Reading Online Novel

Sword of Rome(101)



‘That could take weeks.’ The challenge came from Fuscus, one of the legionaries. It had to be Fuscus, who had moaned and whined all the way from Moguntiacum. Fuscus who couldn’t keep his mouth shut. ‘Maybe we should split up and try to get through in pairs?’

‘In Batavian breeches and cloaks?’ The gully rang with a sharp crack as Metto slapped his comrade on the back of the head. ‘Without a pass or today’s watchword? We wouldn’t last beyond the second hour. And then it would be the axe or the fire, maybe even the cross for traitors like us.’ The other legionaries growled at the hated word, but Metto was unrepentant. ‘Aye, curse you may, but that’s what we are as far as those men out there are concerned. Traitors deserving of a traitor’s death.’

‘Maybe we should turn ourselves in,’ Fuscus persisted, rising to his feet. He pointed at Valerius. ‘If we handed him over we might even get a reward. They’d pay well for one of Otho’s spies …’ His voice tailed off with a curious hissing sound like an angry snake. Or a man who’d just had a long knife pushed very deliberately between his ribs and into his heart.

Serpentius pulled the blade free and allowed the legionary’s body to drop to the earth. ‘Only one step from saying it to doing it,’ the Spaniard said cheerfully, wiping the blade on Fuscus’s cloak. ‘Anyone else have any ideas they’d like to share?’

Valerius had been as surprised as any of them by Serpentius’s swift response to Fuscus’s revolt, but he dared not show it. With barely a glance at the dead man, he met the remaining legionaries’ eyes one by one. When he reached Metto, the centurion gave him an almost imperceptible nod that confirmed he still had them. He’d been fortunate that Fuscus was a fool, and a fool who had made himself unpopular at that. If it had been one of the others, the outcome might have been different.

They doused the fire and readied themselves in the darkness. Valerius knew they had to get as far from Valens’ army as they could before daylight, but there was another, greater danger to be considered. Claudius Victor was out there somewhere and he would know he had his prey in a trap. They travelled through the hills in single file with every man thanking the gods for the lack of a moon and the pitch black night that hid them from their enemies. Serpentius was mountain born and mountain bred, and he could move in the dark as easily as in the day. With barely a pause, he took them westwards where he had identified a valley that led south and would, in time, hopefully bring them to the plain and Italia. Despite the Spaniard’s lead, the men were wary and progress was necessarily slow. Valerius hid his frustration. He knew every moment of delay put his mission at greater risk and might cost thousands of lives. Otho would be aware of his enemy’s dispositions by now, but Valerius had learned much that could mean the difference between victory and defeat.

When they reached the valley mouth, Serpentius halted the little column and made his way back to where Valerius waited. ‘Something doesn’t smell right.’

‘Take Metto.’ But his words were wasted. Serpentius was already gone.

They waited for what seemed like an eternity, the horses moving restlessly, but cavalry-trained to stay silent. Valerius strained his ears until they hurt and his eyes searched the darkness until every variation of shade seemed to move and threaten. Eventually, he could take no more and lifted his heels to push his horse into motion. ‘Only one.’ The whisper almost stopped his heart as Serpentius threw a wolfskin cloak across his saddle. The Roman shivered. Mars’ arse, he must be getting old. He hadn’t had the slightest notion of the former gladiator’s return until the weight of the cloak fell on his knees.

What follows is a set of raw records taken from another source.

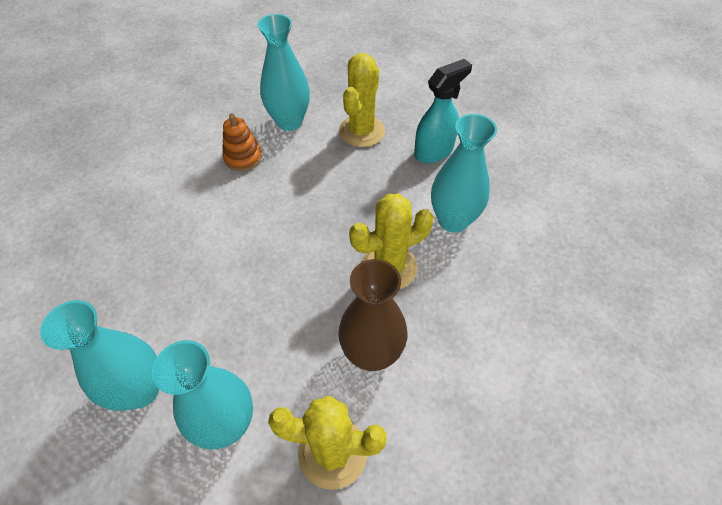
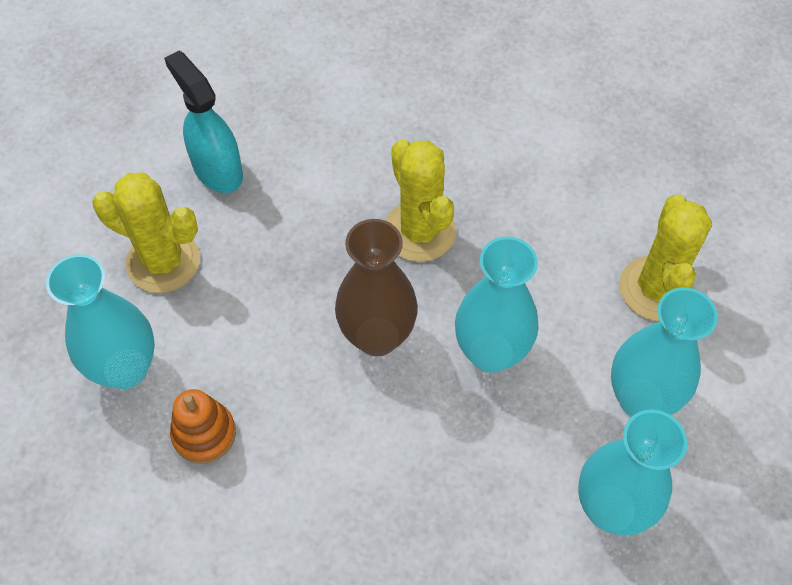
camera: 90 degrees left, 5 degrees up
(372, 354) = (541, 251): brown vase -> brown vase (377, 336)
(453, 220) = (345, 158): turquoise vase -> turquoise vase (491, 353)

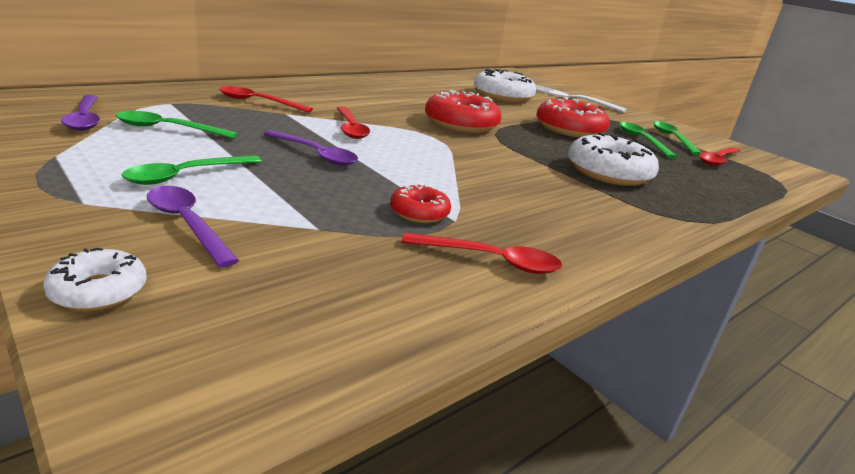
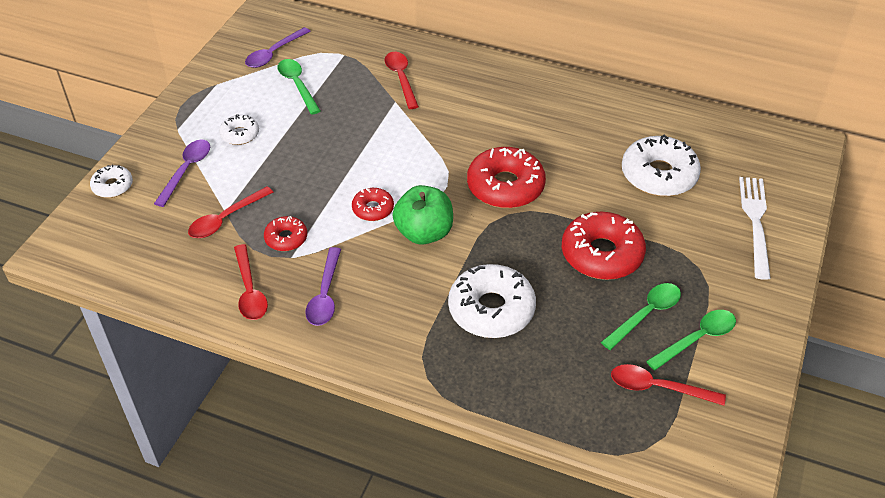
camera: 65 degrees right, 20 degrees up
(186, 175) = (240, 134): green spoon -> white donut
(315, 154) = (330, 156): purple spoon -> purple spoon (325, 295)
(350, 128) = (404, 142): red spoon -> red spoon (226, 219)
(426, 165) = (373, 209): none -> red donut
(486, 161) = (424, 233): none -> green apple

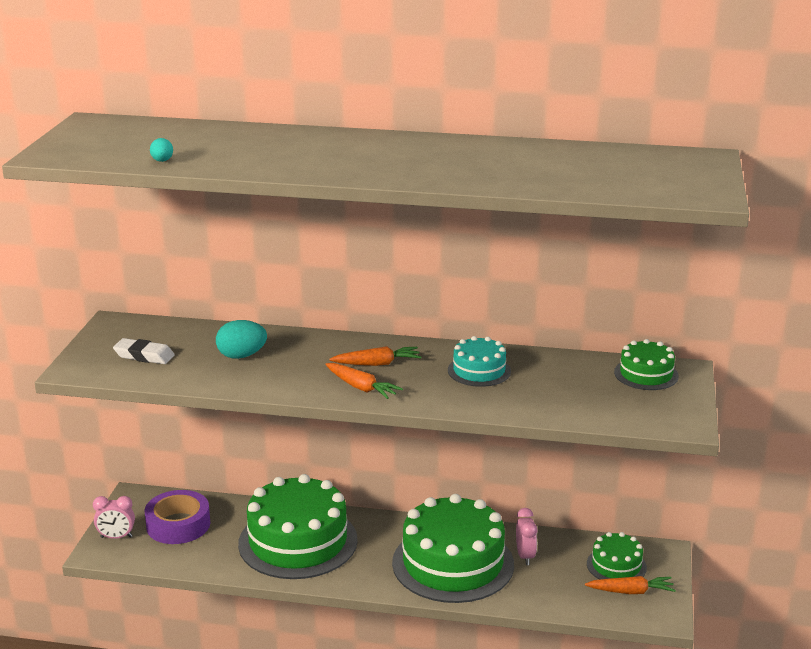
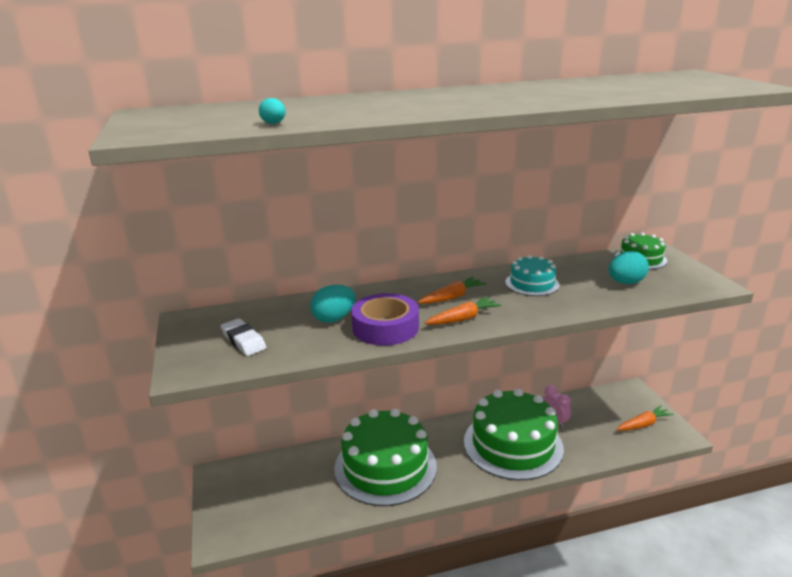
camera: 25 degrees left, 0 degrees up
(116, 537) = (226, 518): pink clock -> none
(144, 356) = (243, 341): white eraser -> white eraser turned 60 degrees clockwise
(178, 525) = (274, 486): purple tape -> purple tape (385, 327)
(361, 387) = (463, 318): orange carrot -> orange carrot turned 45 degrees counterclockwise
(584, 396) = (625, 283): none -> turquoise egg
(616, 565) = (615, 408): green cake -> none

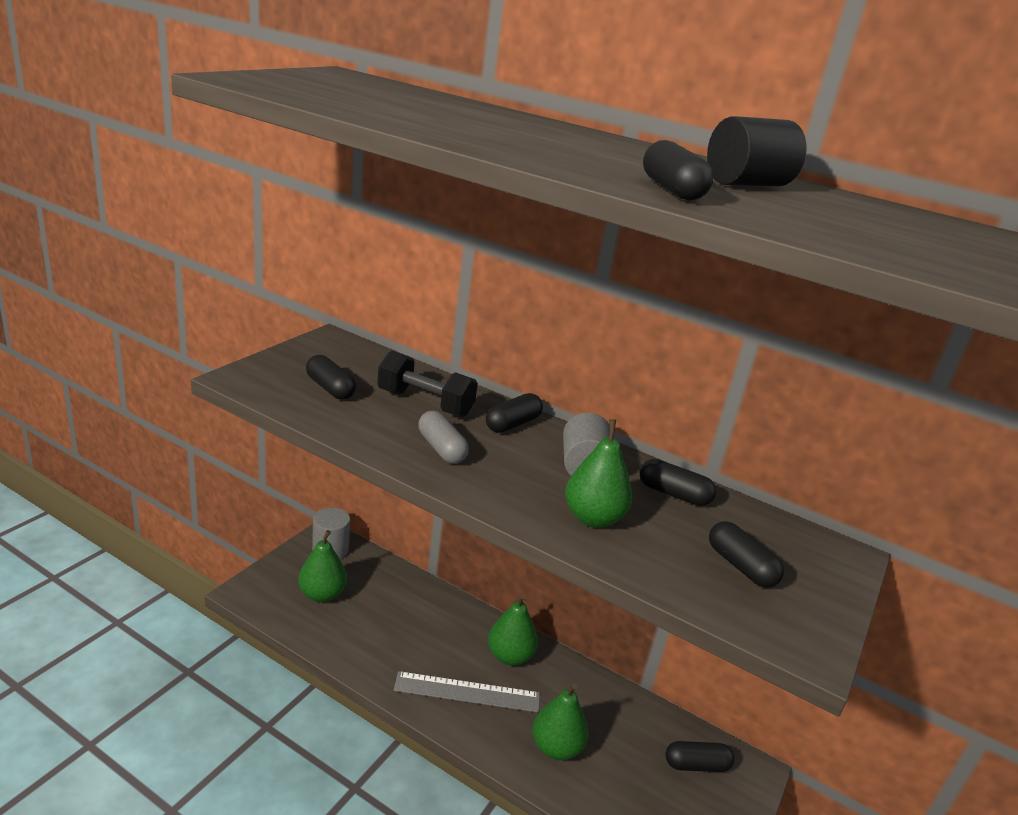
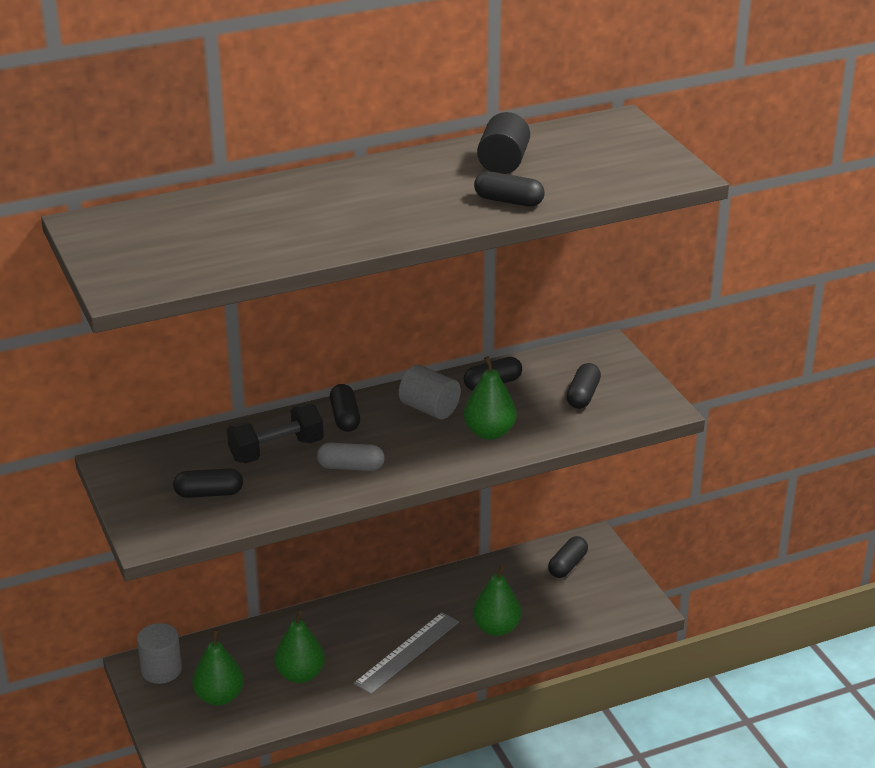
camera: 50 degrees left, 5 degrees up
(510, 656) = (391, 611): green pear -> green pear (300, 675)
(740, 566) = (583, 395): black capsule -> black capsule turned 75 degrees counterclockwise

They were three more days in the mountains, eking out their rations and watering their horses in the streams that cut every valley. Serpentius had buried the Batavian whose wolfskin cloak now acted as Valerius’s saddle cloth, but they knew the fact that the man was missing would be as good as a signpost to Claudius Victor. Valerius could almost feel the Batavian’s warm breath on his neck.

Every man felt a surge of relief when they eventually emerged from the claustrophobic embrace of the hills at a tiny settlement beside a small stream the inhabitants laughably claimed was the Padus. The villagers had fled at the first sight of wolfskin cloaks and gleaming iron, but when the strangers made no threatening moves and didn’t loot the houses the bravest gradually returned. They called their village Forovibiensis and spoke a guttural Latin that Valerius at first struggled to understand. Still, he managed to trade the dead man’s cloak for three loaves of hard country bread and a skin of some earthy drink that might once have been wine. Gossip was as important to these rustic people as trade goods and they listened with dismay as Valerius told them of the great army gathering to their north. One of the elders nodded seriously. Apart from Valerius’s men, he said, they had encountered no soldiers, but this information accorded with what their watchers could see from the mountain behind the village. Columns of smoke where no smoke should be seen, thick and dark, towering in the still air over the plain like ominous statues.